Principles and precepts

Apraxia—the brain-body disconnect—is common among nonspeaking autists. Unless we know how to accurately read each other’s minds, communication always involves movement. Therapy should therefore assist with motor planning.

Forcing speech is ableist, and therefore unjust. There are other ways of communicating that work better for some people and under some circumstances. (By reading this typed article, you are recognising that fact!)

Autistic people are different from one another. To get an idea of what works for most, and for the niche groups, we need to listen to many autistic people. If the topic under consideration is communication for nonspeaking autistic people, it stands to reason that we should learn from the many nonspeaking autistic people who are able to communicate effectively about what worked for them and what did not.

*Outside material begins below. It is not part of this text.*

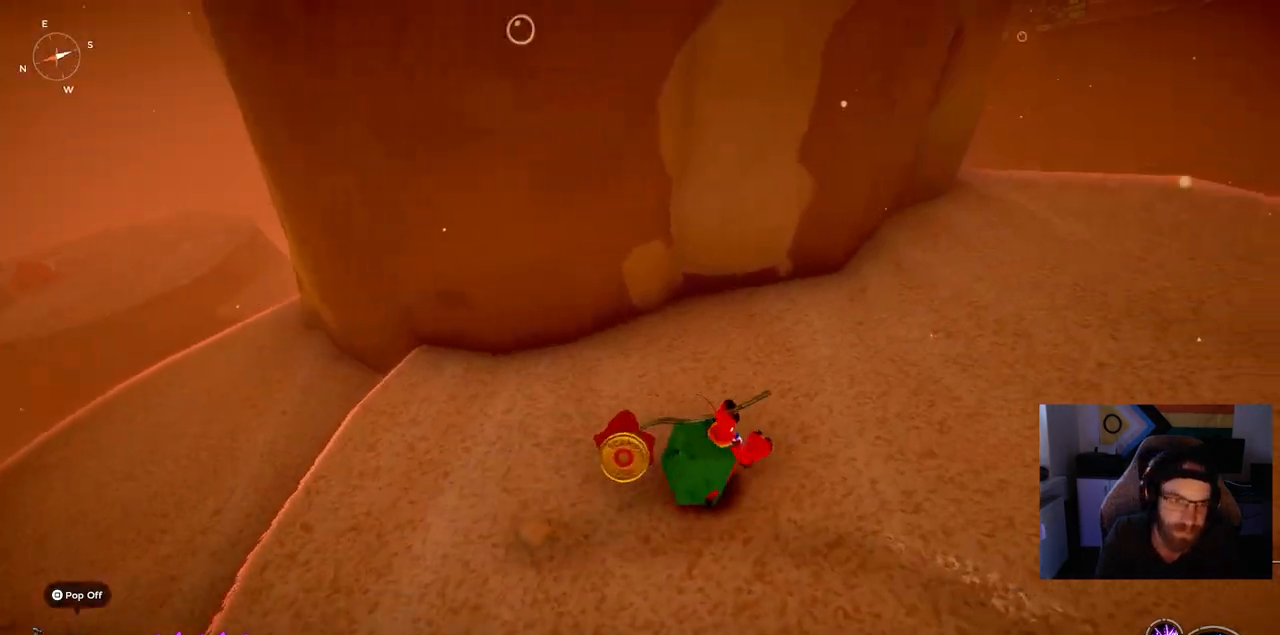
{"buttons": ["CIRCLE"], "left_stick": "right", "right_stick": "center", "events": []}
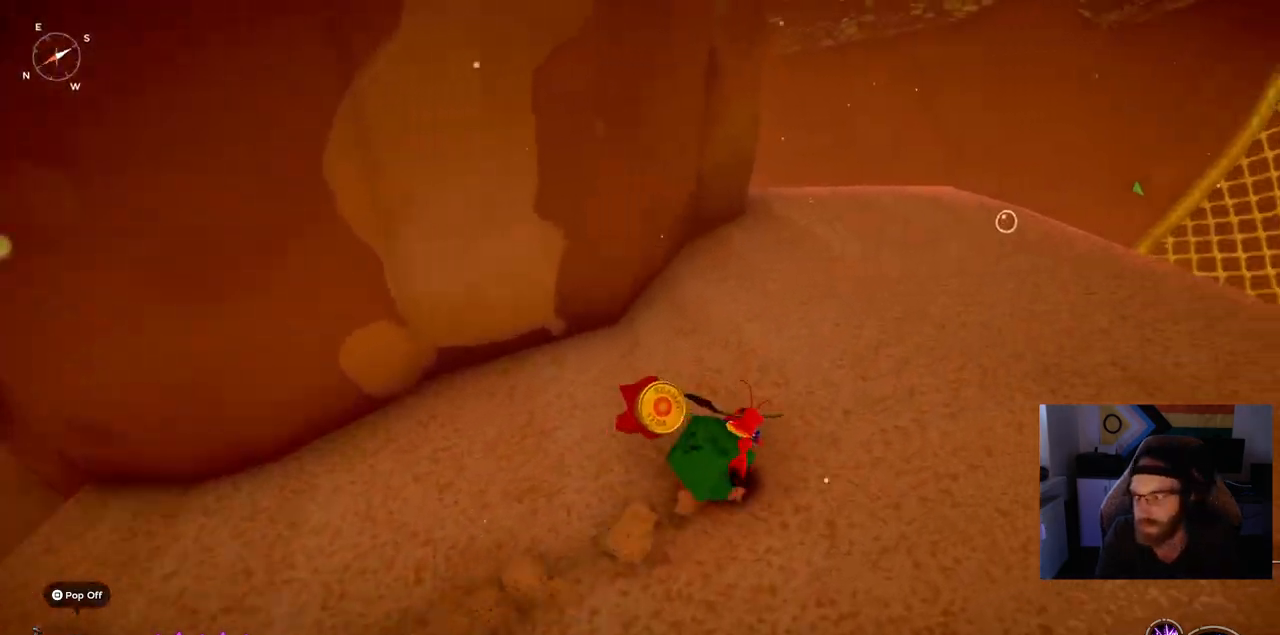
{"buttons": [], "left_stick": "up-right", "right_stick": "left", "events": [[100, "CIRCLE", "up"], [383, "left_stick", "up-right"], [433, "right_stick", "left"]]}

For the anxious parent of a nonspeaking autistic child, the choice of therapies is bewildering. Adhering to a few principles can make the difference between years of sadness and a fulfilled life:

  • Value communication over speech.
  • Presume competence.
  • Listen to many nonspeakers when they say what works for them.

The Autistic Strategies Network is a collaborative initiative of both speaking and nonspeaking autistic people. We invite you to listen to nonspeakers and to support Africa’s nonspeaking autistic revolution.